I gotta say though, the trouble caused by avoiding a fixture... that is to mess around with various methods getting the centerline back to perpendicular to the spindle... sounds like a lot more headache that just making a simple fixture. Especially when you consider the fixture is something that will last until you quit making knives.
Even more importantly, the other methods pretty much require you to be using scales of uniform thickness. What the heck do you do if you want to use stag, jigged bone, sheep horn, ivory, etc. -----
that aren't flat anywhere other than on the tang side? Or even wood scales that aren't perfectly uniform and you don't want to have to make them that way prior to handle drilling/shaping?
This is my little fixture. It's dirt simple. I made it when I was about 20, and barely knew how to drill and tap a hole. It's a little taller than it needs to be, but as it turns out I'm glad--- it allows me to put bigger clamps on the scales if I need to.
Conveniently, it works just as well for drilling through hidden tang handles.
Ben, I know what you said about a small drill press, but this fixture will fit on my tiny little $50 HF drill press just as well as the bigger ones.
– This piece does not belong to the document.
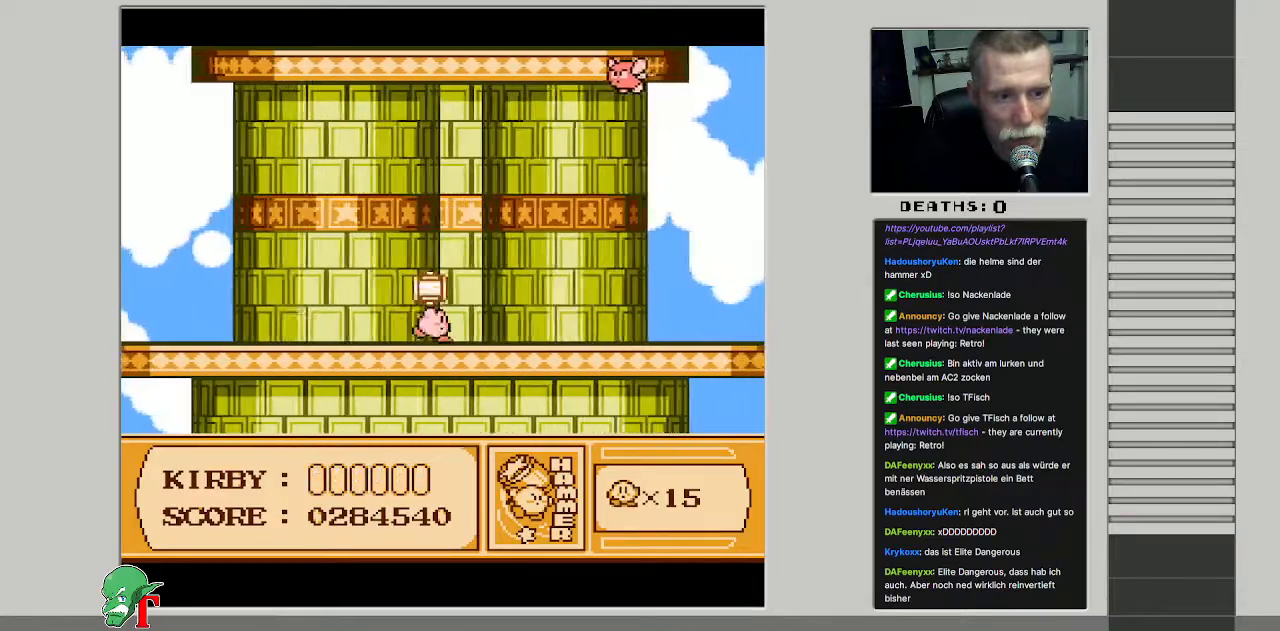
{"buttons": ["DPAD_RIGHT"], "events": []}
An alternative is to clamp a nice and heavy, STOUT square or rectangular piece of barstock to the drill press table with a few inches overhanging the edge. Then clamp the blade onto that bar at the ricasso area. Of course you have to swing the table to one side and do some maneuvering to get everything lined up, but it works.
This, to me, is a prime example of one of those things where you can stop what you're doing for an hour or two, make a jig or fixture that will forever make a step simple and repeatable instead of fighting it for years.